◆ **Exercise details**: Print the listing exactly, but only as far as the line containing "multimodal patient data". The first line and that line are both included.

◆ **Material to process**:
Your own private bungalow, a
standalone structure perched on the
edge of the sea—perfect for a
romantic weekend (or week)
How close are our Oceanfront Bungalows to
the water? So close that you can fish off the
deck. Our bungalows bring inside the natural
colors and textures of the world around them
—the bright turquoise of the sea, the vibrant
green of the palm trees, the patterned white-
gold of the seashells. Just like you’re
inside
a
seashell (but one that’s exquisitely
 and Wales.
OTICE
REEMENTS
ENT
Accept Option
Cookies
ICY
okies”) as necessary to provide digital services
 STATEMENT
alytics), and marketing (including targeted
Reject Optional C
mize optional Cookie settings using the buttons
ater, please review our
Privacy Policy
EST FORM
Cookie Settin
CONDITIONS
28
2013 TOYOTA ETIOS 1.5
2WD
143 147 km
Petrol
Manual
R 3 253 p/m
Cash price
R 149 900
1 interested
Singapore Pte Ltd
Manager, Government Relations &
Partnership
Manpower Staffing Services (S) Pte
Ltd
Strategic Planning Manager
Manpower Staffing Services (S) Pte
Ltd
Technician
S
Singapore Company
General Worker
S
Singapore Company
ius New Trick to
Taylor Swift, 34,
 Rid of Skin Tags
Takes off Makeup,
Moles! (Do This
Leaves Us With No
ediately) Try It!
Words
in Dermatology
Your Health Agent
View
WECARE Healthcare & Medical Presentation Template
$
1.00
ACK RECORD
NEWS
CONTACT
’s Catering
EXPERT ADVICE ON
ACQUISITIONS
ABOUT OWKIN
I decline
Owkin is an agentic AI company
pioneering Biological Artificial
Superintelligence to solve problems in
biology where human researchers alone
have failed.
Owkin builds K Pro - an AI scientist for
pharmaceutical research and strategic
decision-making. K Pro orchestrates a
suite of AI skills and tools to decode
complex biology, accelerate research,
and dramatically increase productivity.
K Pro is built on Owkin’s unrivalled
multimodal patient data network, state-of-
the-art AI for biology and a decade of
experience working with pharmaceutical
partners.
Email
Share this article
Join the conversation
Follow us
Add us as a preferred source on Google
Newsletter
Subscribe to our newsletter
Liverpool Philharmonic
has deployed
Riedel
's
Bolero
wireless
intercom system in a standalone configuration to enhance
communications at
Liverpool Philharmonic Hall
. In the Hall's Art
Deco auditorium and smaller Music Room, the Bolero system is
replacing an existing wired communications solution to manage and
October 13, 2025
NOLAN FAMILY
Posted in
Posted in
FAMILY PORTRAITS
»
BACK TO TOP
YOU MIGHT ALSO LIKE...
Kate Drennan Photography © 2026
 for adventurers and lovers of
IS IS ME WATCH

◆ **Answer for this exercise**:
Your own private bungalow, a
standalone structure perched on the
edge of the sea—perfect for a
romantic weekend (or week)
How close are our Oceanfront Bungalows to
the water? So close that you can fish off the
deck. Our bungalows bring inside the natural
colors and textures of the world around them
—the bright turquoise of the sea, the vibrant
green of the palm trees, the patterned white-
gold of the seashells. Just like you’re
inside
a
seashell (but one that’s exquisitely
 and Wales.
OTICE
REEMENTS
ENT
Accept Option
Cookies
ICY
okies”) as necessary to provide digital services
 STATEMENT
alytics), and marketing (including targeted
Reject Optional C
mize optional Cookie settings using the buttons
ater, please review our
Privacy Policy
EST FORM
Cookie Settin
CONDITIONS
28
2013 TOYOTA ETIOS 1.5
2WD
143 147 km
Petrol
Manual
R 3 253 p/m
Cash price
R 149 900
1 interested
Singapore Pte Ltd
Manager, Government Relations &
Partnership
Manpower Staffing Services (S) Pte
Ltd
Strategic Planning Manager
Manpower Staffing Services (S) Pte
Ltd
Technician
S
Singapore Company
General Worker
S
Singapore Company
ius New Trick to
Taylor Swift, 34,
 Rid of Skin Tags
Takes off Makeup,
Moles! (Do This
Leaves Us With No
ediately) Try It!
Words
in Dermatology
Your Health Agent
View
WECARE Healthcare & Medical Presentation Template
$
1.00
ACK RECORD
NEWS
CONTACT
’s Catering
EXPERT ADVICE ON
ACQUISITIONS
ABOUT OWKIN
I decline
Owkin is an agentic AI company
pioneering Biological Artificial
Superintelligence to solve problems in
biology where human researchers alone
have failed.
Owkin builds K Pro - an AI scientist for
pharmaceutical research and strategic
decision-making. K Pro orchestrates a
suite of AI skills and tools to decode
complex biology, accelerate research,
and dramatically increase productivity.
K Pro is built on Owkin’s unrivalled
multimodal patient data network, state-of-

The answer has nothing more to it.